## ASSIGNED TASK
Could you repeat the entries below exactly, but only from the line with "Internacionalnih Brigada 56, 11000" through the line with "March 26, 2007.", and without any picture?

Saved entries:
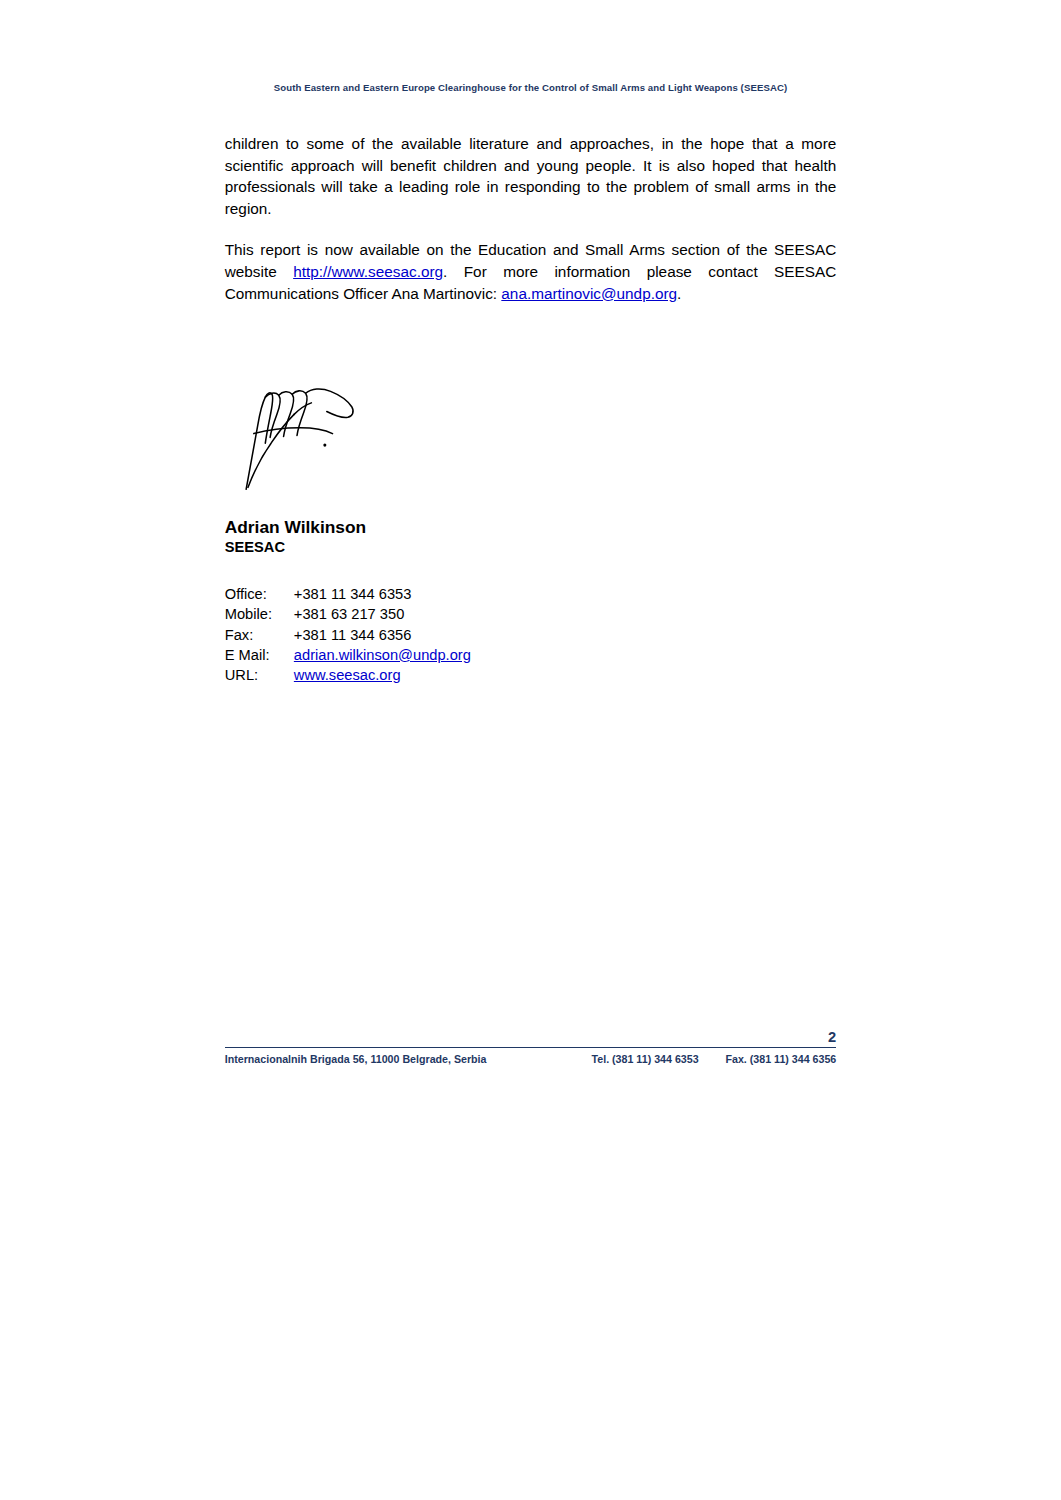South Eastern and Eastern Europe Clearinghouse for the Control of Small Arms and Light Weapons (SEESAC)
children to some of the available literature and approaches, in the hope that a more scientific approach will benefit children and young people. It is also hoped that health professionals will take a leading role in responding to the problem of small arms in the region.
This report is now available on the Education and Small Arms section of the SEESAC website http://www.seesac.org. For more information please contact SEESAC Communications Officer Ana Martinovic: ana.martinovic@undp.org.
Adrian Wilkinson
SEESAC
Office:+381 11 344 6353
Mobile:+381 63 217 350
Fax:+381 11 344 6356
E Mail: adrian.wilkinson@undp.org
URL: www.seesac.org
2
Internacionalnih Brigada 56, 11000 Belgrade, Serbia
Tel. (381 11) 344 6353 Fax. (381 11) 344 6356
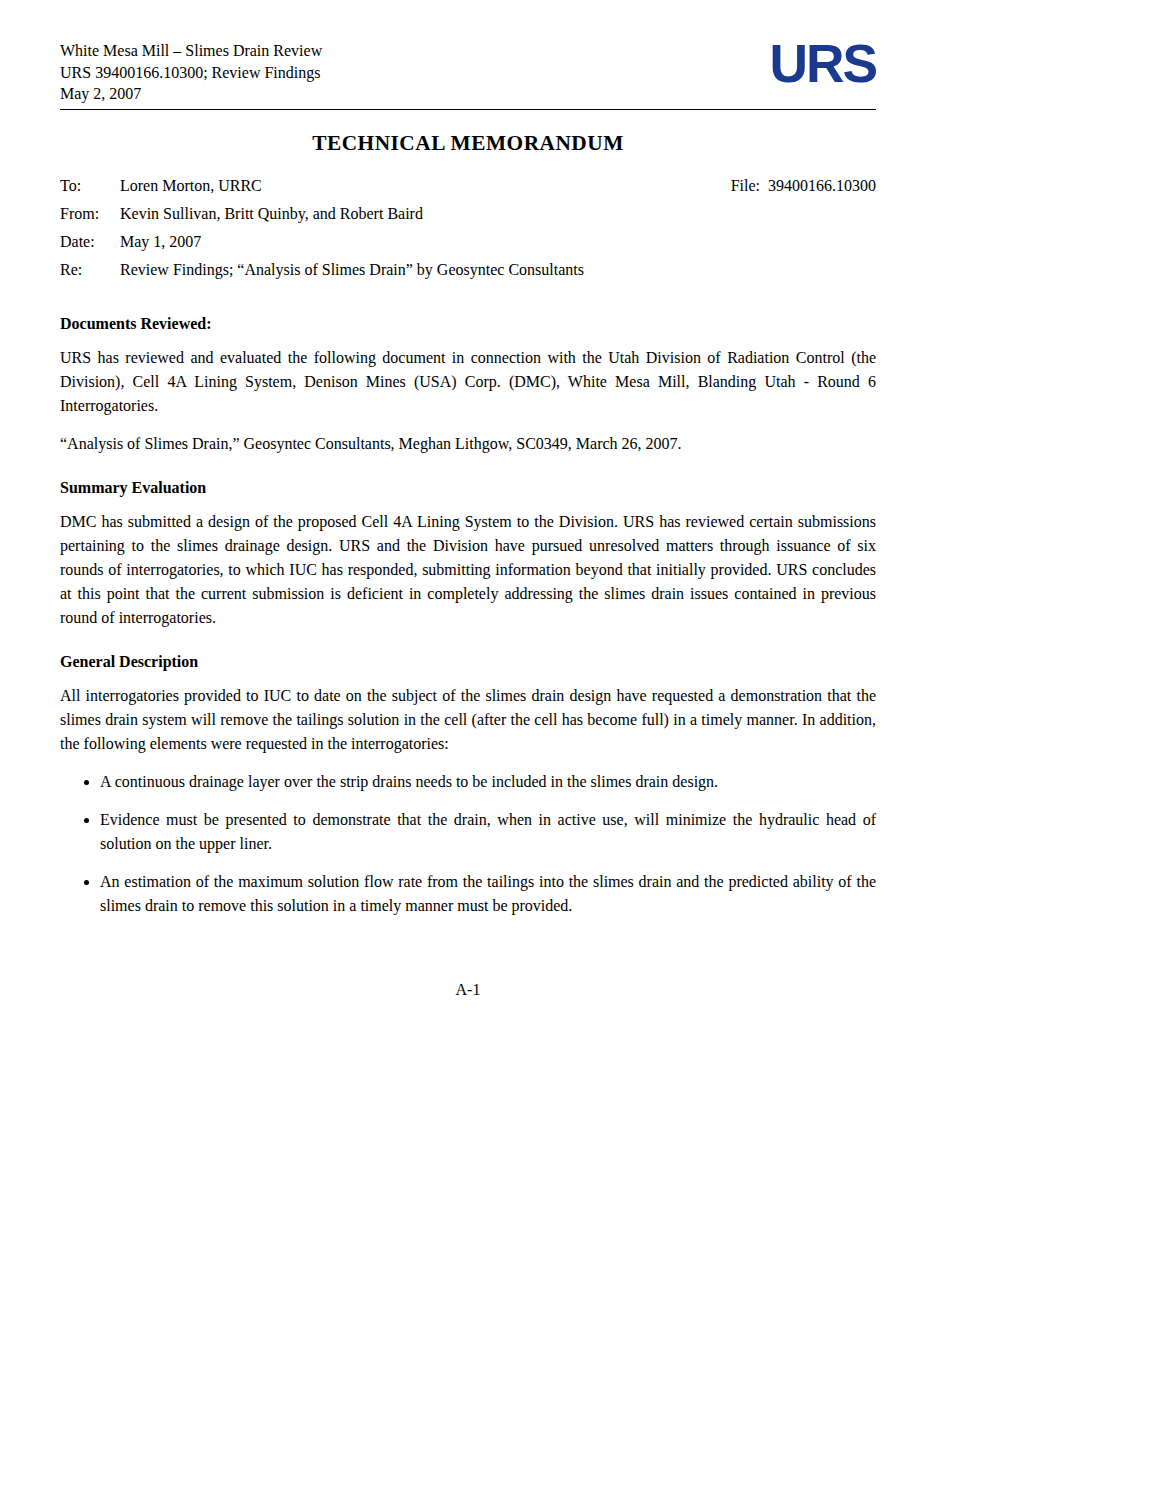White Mesa Mill – Slimes Drain Review
URS 39400166.10300; Review Findings
May 2, 2007
URS
TECHNICAL MEMORANDUM
| To: | Loren Morton, URRC | File: 39400166.10300 |
| From: | Kevin Sullivan, Britt Quinby, and Robert Baird |
| Date: | May 1, 2007 |
| Re: | Review Findings; “Analysis of Slimes Drain” by Geosyntec Consultants |
Documents Reviewed:
URS has reviewed and evaluated the following document in connection with the Utah Division of Radiation Control (the Division), Cell 4A Lining System, Denison Mines (USA) Corp. (DMC), White Mesa Mill, Blanding Utah - Round 6 Interrogatories.
“Analysis of Slimes Drain,” Geosyntec Consultants, Meghan Lithgow, SC0349, March 26, 2007.
Summary Evaluation
DMC has submitted a design of the proposed Cell 4A Lining System to the Division. URS has reviewed certain submissions pertaining to the slimes drainage design. URS and the Division have pursued unresolved matters through issuance of six rounds of interrogatories, to which IUC has responded, submitting information beyond that initially provided. URS concludes at this point that the current submission is deficient in completely addressing the slimes drain issues contained in previous round of interrogatories.
General Description
All interrogatories provided to IUC to date on the subject of the slimes drain design have requested a demonstration that the slimes drain system will remove the tailings solution in the cell (after the cell has become full) in a timely manner. In addition, the following elements were requested in the interrogatories:
A continuous drainage layer over the strip drains needs to be included in the slimes drain design.
Evidence must be presented to demonstrate that the drain, when in active use, will minimize the hydraulic head of solution on the upper liner.
An estimation of the maximum solution flow rate from the tailings into the slimes drain and the predicted ability of the slimes drain to remove this solution in a timely manner must be provided.
A-1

## ANSWER BOX
Internacionalnih Brigada 56, 11000 Belgrade, Serbia
Tel. (381 11) 344 6353 Fax. (381 11) 344 6356
White Mesa Mill – Slimes Drain Review
URS 39400166.10300; Review Findings
May 2, 2007
URS
TECHNICAL MEMORANDUM
| To: | Loren Morton, URRC | File: 39400166.10300 |
| From: | Kevin Sullivan, Britt Quinby, and Robert Baird |
| Date: | May 1, 2007 |
| Re: | Review Findings; “Analysis of Slimes Drain” by Geosyntec Consultants |
Documents Reviewed:
URS has reviewed and evaluated the following document in connection with the Utah Division of Radiation Control (the Division), Cell 4A Lining System, Denison Mines (USA) Corp. (DMC), White Mesa Mill, Blanding Utah - Round 6 Interrogatories.
“Analysis of Slimes Drain,” Geosyntec Consultants, Meghan Lithgow, SC0349, March 26, 2007.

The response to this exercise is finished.